What is required: Format each line of the rows below as a string in a single JSON list, one string for each line. Leave out blank lines.
Start of Data records
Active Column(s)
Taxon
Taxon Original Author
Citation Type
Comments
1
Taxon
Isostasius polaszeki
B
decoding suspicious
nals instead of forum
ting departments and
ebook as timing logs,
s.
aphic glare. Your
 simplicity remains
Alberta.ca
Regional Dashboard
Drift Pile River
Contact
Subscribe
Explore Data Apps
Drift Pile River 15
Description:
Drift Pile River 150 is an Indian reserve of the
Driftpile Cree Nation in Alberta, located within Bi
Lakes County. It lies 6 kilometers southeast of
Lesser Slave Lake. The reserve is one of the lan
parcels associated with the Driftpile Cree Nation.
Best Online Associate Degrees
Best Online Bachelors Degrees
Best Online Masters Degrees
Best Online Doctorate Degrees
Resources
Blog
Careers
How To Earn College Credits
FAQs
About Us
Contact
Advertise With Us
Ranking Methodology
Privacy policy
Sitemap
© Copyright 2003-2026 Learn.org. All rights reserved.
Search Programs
End of Data records
Result of this exercise:
[
  "Active Column(s)",
  "Taxon",
  "Taxon Original Author",
  "Citation Type",
  "Comments",
  "1",
  "Taxon",
  "Isostasius polaszeki",
  "B",
  "decoding suspicious",
  "nals instead of forum",
  "ting departments and",
  "ebook as timing logs,",
  "s.",
  "aphic glare. Your",
  " simplicity remains",
  "Alberta.ca",
  "Regional Dashboard",
  "Drift Pile River",
  "Contact",
  "Subscribe",
  "Explore Data Apps",
  "Drift Pile River 15",
  "Description:",
  "Drift Pile River 150 is an Indian reserve of the",
  "Driftpile Cree Nation in Alberta, located within Bi",
  "Lakes County. It lies 6 kilometers southeast of",
  "Lesser Slave Lake. The reserve is one of the lan",
  "parcels associated with the Driftpile Cree Nation.",
  "Best Online Associate Degrees",
  "Best Online Bachelors Degrees",
  "Best Online Masters Degrees",
  "Best Online Doctorate Degrees",
  "Resources",
  "Blog",
  "Careers",
  "How To Earn College Credits",
  "FAQs",
  "About Us",
  "Contact",
  "Advertise With Us",
  "Ranking Methodology",
  "Privacy policy",
  "Sitemap",
  "© Copyright 2003-2026 Learn.org. All rights reserved.",
  "Search Programs"
]